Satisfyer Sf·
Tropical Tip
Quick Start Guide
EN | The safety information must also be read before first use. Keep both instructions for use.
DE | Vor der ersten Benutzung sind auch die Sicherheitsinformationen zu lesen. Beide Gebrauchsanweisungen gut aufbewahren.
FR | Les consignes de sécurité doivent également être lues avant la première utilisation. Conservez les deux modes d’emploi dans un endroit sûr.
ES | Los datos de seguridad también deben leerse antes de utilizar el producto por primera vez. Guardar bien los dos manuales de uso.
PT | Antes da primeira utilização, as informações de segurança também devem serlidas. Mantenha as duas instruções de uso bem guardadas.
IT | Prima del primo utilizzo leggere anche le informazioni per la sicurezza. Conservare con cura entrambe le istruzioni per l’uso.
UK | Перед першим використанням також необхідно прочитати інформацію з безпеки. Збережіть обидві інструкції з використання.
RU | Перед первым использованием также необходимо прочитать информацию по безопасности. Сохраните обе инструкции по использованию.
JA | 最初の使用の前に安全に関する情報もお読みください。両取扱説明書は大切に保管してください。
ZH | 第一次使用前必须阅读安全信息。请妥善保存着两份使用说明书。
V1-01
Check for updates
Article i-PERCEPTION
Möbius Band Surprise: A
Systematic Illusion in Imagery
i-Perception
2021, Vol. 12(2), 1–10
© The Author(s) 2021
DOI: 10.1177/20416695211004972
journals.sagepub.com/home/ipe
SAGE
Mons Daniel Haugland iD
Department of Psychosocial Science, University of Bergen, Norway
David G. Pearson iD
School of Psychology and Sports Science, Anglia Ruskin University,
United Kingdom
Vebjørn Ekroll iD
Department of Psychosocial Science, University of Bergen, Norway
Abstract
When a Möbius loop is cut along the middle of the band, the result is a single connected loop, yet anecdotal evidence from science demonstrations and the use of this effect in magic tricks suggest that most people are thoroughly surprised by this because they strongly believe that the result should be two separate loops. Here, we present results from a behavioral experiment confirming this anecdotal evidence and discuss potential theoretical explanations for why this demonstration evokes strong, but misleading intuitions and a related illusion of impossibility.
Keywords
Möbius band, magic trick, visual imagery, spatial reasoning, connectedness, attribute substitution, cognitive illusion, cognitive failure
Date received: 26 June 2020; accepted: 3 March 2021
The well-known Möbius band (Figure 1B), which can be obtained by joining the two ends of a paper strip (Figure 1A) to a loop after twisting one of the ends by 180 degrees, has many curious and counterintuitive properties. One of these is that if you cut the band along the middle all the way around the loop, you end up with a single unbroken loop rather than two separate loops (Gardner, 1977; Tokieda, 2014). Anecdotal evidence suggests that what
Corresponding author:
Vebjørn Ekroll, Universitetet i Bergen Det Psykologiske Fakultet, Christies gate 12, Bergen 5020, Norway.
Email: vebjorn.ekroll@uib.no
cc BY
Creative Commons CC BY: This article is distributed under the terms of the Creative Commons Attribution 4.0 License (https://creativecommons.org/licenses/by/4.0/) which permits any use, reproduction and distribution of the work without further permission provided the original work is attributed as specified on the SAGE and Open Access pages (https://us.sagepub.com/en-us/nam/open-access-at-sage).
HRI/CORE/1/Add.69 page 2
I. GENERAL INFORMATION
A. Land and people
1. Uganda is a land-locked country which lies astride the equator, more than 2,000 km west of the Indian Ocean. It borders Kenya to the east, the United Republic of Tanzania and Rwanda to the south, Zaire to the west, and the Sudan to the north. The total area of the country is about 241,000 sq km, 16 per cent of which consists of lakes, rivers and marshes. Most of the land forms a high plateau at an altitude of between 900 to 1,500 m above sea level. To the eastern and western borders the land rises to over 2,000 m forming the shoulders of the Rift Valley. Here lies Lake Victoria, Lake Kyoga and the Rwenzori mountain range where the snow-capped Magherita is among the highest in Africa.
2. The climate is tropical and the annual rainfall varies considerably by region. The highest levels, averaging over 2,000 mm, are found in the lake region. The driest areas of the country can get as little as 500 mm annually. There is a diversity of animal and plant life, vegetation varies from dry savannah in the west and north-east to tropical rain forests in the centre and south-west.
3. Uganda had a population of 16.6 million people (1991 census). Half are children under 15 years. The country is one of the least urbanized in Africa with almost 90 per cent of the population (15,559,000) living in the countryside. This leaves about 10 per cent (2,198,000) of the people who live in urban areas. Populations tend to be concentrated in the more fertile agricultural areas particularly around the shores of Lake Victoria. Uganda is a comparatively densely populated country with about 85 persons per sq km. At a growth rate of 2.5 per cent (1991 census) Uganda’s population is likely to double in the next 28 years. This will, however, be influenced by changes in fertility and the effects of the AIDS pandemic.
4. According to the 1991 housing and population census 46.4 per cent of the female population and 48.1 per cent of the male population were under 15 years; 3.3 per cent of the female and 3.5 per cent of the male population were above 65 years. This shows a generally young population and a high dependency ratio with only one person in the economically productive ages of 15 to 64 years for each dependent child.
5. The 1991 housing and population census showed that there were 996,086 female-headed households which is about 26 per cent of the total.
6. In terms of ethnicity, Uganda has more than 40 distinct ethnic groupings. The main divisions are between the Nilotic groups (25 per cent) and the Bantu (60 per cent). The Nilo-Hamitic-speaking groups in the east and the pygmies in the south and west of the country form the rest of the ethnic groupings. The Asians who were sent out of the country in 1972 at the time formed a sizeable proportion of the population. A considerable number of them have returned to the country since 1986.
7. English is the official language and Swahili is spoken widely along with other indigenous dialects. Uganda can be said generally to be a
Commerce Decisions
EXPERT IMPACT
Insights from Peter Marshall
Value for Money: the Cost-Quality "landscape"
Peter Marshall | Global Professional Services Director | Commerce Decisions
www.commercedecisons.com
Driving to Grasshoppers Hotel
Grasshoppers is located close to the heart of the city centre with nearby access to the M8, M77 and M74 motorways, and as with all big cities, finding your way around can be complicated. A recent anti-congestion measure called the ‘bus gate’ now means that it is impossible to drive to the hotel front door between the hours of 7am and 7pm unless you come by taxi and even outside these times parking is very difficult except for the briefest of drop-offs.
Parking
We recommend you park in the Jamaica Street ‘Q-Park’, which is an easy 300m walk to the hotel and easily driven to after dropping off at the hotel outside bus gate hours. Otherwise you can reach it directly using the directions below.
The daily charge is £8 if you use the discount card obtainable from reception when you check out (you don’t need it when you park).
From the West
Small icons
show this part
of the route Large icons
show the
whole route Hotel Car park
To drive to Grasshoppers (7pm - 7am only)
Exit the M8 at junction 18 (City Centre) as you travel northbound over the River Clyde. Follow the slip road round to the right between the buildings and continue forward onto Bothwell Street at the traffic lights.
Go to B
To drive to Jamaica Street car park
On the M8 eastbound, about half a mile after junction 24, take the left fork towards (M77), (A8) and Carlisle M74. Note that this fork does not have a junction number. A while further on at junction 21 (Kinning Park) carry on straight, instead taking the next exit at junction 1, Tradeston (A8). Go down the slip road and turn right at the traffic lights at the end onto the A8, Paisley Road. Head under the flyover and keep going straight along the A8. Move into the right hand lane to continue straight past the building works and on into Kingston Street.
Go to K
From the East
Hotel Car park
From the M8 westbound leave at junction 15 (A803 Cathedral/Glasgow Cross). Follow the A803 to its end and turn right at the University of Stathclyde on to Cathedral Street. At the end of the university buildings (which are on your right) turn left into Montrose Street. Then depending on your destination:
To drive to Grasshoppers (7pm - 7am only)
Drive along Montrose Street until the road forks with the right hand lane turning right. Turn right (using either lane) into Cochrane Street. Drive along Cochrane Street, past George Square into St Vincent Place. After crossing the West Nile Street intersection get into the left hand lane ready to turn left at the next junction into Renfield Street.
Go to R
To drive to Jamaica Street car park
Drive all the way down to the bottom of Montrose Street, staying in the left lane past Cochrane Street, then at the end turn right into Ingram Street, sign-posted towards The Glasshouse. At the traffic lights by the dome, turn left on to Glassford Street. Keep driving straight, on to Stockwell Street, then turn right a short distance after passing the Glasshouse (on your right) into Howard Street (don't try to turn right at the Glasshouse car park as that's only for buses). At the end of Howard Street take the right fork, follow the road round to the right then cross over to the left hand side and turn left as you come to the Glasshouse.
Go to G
━━━━━━
* _What the exercise asks_:
Check how many lines in the entries contain "down", and reply with that number alone.

* _Answer box_:
2